Assignment A =
According to the article on finding clients through a website or blog, what do prospective clients look for first online?
Assignment B =
In the article on finding clients through a website or blog, give the passage from "Does your website content make" up to and including "Update weekly." again, replacing "services" with "offerings".

Solo Professionals: 5 Ways to Find More Clients Using Your Website or Business Blog

(Updated) You’ve invested a lot of time and money into your website or business blog.

Is yourNew York Public Library- Professionals Business Blogs investment paying off? If you’re happy with the number of referrals and clients your site is generating, consider yourself fortunate. If not, read on.

 

Begin by asking yourself this. What does your website or blog say to first time visitors?

 

Maybe they learned about you from a friend or a colleague. Or maybe they went to Google—doesn’t everyone? —and found your site. And they want to know more about you and the services you provide before contacting you.

 

What does your site tell them? Does the content let them know that you understand their problem? Does it say, “If you want help with blue strategies, you’ve come the right place”?

 

Online, Prospective Clients Look for Understanding First

 

Does your website content talk about you, you, you? Is it all about your services, your company, and your experience?

 

Or does your website content address their situations and the problems they face? Does it speak their language, describe their pain, and offer them hope? Does it provide easy-to-scan answers and solutions from their viewpoint, mind you, not yours?

 

Does your website content make them want to learn more about you? Does it make them interested in the services you provide?

 

5 Ways to Find More Clients Using Your Website or Business Blog

 

Update weekly.

(Saved entries)
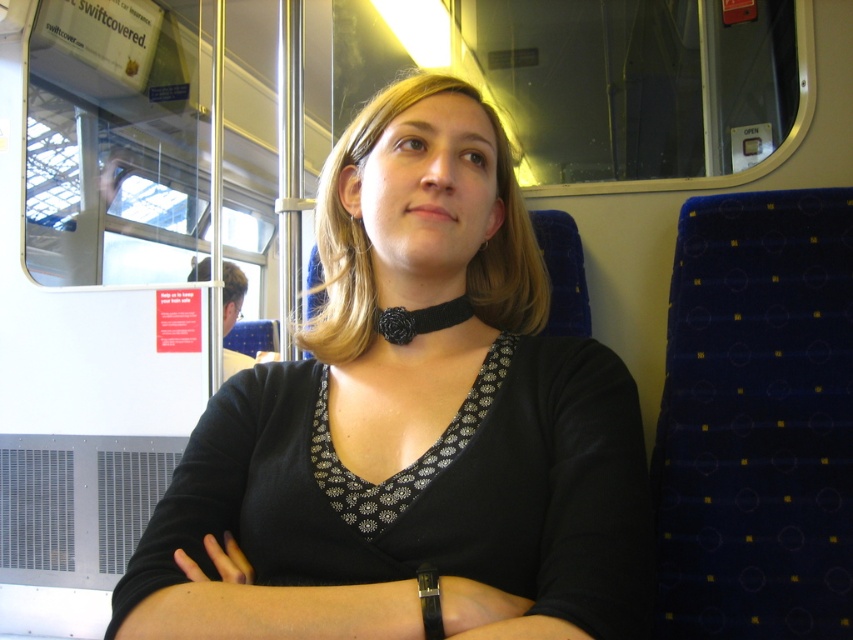
You are a fashion designer observing the person in the train carriage. You notice the black matte choker at center and the black fabric neckband at center. Which of these two items is visible closer to the viewer?

The black matte choker at center is in front of the black fabric neckband at center, making it the visible item closer to the viewer.

You are a fashion designer analyzing the image of a person in a train carriage. You need to determine which of the two items around the neck is larger. The items are the black matte choker at center and the black fabric neckband at center. Which one is larger?

The black matte choker at center is bigger than the black fabric neckband at center.

You are a fashion designer analyzing the neck accessories in the image. Which object is wider between the black matte choker at center and the black fabric neckband at center?

The black matte choker at center might be wider than black fabric neckband at center.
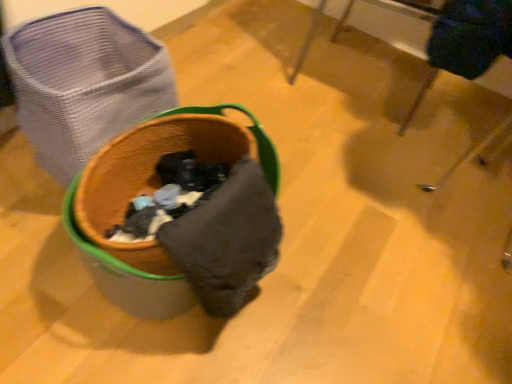
What do you see at coordinates (84, 83) in the screenshot?
I see `rattan laundry basket at left` at bounding box center [84, 83].

The height and width of the screenshot is (384, 512). Find the location of `rattan laundry basket at left`. rattan laundry basket at left is located at coordinates (84, 83).

What do you see at coordinates (451, 67) in the screenshot?
I see `wooden table at upper center` at bounding box center [451, 67].

This screenshot has width=512, height=384. In order to click on wooden table at upper center in this screenshot , I will do pyautogui.click(x=451, y=67).

I want to click on rattan laundry basket at left, so click(84, 83).

Can you confirm if rattan laundry basket at left is positioned to the left of wooden table at upper center?

Indeed, rattan laundry basket at left is positioned on the left side of wooden table at upper center.

From the picture: Which object is closer to the camera taking this photo, rattan laundry basket at left or wooden table at upper center?

rattan laundry basket at left is more forward.

Does point (130, 85) come behind point (351, 5)?

No, (130, 85) is closer to viewer.

From the image's perspective, does rattan laundry basket at left appear higher than wooden table at upper center?

No, from the image's perspective, rattan laundry basket at left is not over wooden table at upper center.

From a real-world perspective, which is physically above, rattan laundry basket at left or wooden table at upper center?

wooden table at upper center, from a real-world perspective.

Between rattan laundry basket at left and wooden table at upper center, which one has smaller width?

Thinner between the two is rattan laundry basket at left.

Between rattan laundry basket at left and wooden table at upper center, which one has more height?

With more height is wooden table at upper center.

In terms of size, does rattan laundry basket at left appear bigger or smaller than wooden table at upper center?

Considering their sizes, rattan laundry basket at left takes up less space than wooden table at upper center.

Is wooden table at upper center located within rattan laundry basket at left?

Definitely not — wooden table at upper center is not inside rattan laundry basket at left.

Are rattan laundry basket at left and wooden table at upper center beside each other?

No, rattan laundry basket at left is not touching wooden table at upper center.

Is rattan laundry basket at left aimed at wooden table at upper center?

No.

At what (x,y) coordinates should I click in order to perform the action: click on laundry basket below the wooden table at upper center (from the image's perspective). Please return your answer as a coordinate pair (x, y). This screenshot has width=512, height=384. Looking at the image, I should click on (84, 83).

Considering the relative positions of wooden table at upper center and rattan laundry basket at left in the image provided, is wooden table at upper center to the left or to the right of rattan laundry basket at left?

wooden table at upper center is positioned on rattan laundry basket at left's right side.

Which object is closer to the camera, wooden table at upper center or rattan laundry basket at left?

rattan laundry basket at left is in front.

Is point (441, 50) behind point (77, 128)?

Yes, point (441, 50) is farther from viewer.

From the image's perspective, would you say wooden table at upper center is positioned over rattan laundry basket at left?

Correct, wooden table at upper center appears higher than rattan laundry basket at left in the image.

Looking at this image, from a real-world perspective, who is located higher, wooden table at upper center or rattan laundry basket at left?

wooden table at upper center, from a real-world perspective.

Which of these two, wooden table at upper center or rattan laundry basket at left, is thinner?

rattan laundry basket at left.

Who is shorter, wooden table at upper center or rattan laundry basket at left?

With less height is rattan laundry basket at left.

Considering the sizes of objects wooden table at upper center and rattan laundry basket at left in the image provided, who is bigger, wooden table at upper center or rattan laundry basket at left?

Bigger between the two is wooden table at upper center.

Is wooden table at upper center surrounding rattan laundry basket at left?

That's incorrect, rattan laundry basket at left is not inside wooden table at upper center.

Would you consider wooden table at upper center to be distant from rattan laundry basket at left?

No, wooden table at upper center is not far away from rattan laundry basket at left.

Could you tell me if wooden table at upper center is turned towards rattan laundry basket at left?

Yes, wooden table at upper center is facing rattan laundry basket at left.

How different are the orientations of wooden table at upper center and rattan laundry basket at left in degrees?

The angle between the facing direction of wooden table at upper center and the facing direction of rattan laundry basket at left is 76.1 degrees.

Measure the distance between wooden table at upper center and rattan laundry basket at left.

wooden table at upper center is 35.04 inches from rattan laundry basket at left.

Where is `furniture above the rattan laundry basket at left (from a real-world perspective)`? furniture above the rattan laundry basket at left (from a real-world perspective) is located at coordinates (451, 67).

You are a GUI agent. You are given a task and a screenshot of the screen. Output one action in this format:
    pyautogui.click(x=<x>, y=<y>)
    Task: Click on the laundry basket that is on the left side of wooden table at upper center
    This screenshot has width=512, height=384.
    Given the screenshot: What is the action you would take?
    pyautogui.click(x=84, y=83)

Locate an element on the screen. furniture on the right of rattan laundry basket at left is located at coordinates (451, 67).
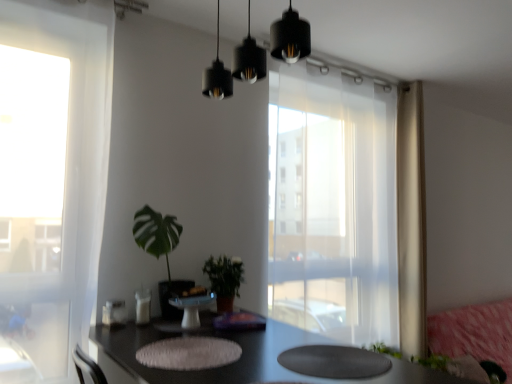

Task output A =
Understanding.

Task output B =
Does your website content make them want to learn more about you? Does it make them interested in the offerings you provide?

 

5 Ways to Find More Clients Using Your Website or Business Blog

 

Update weekly.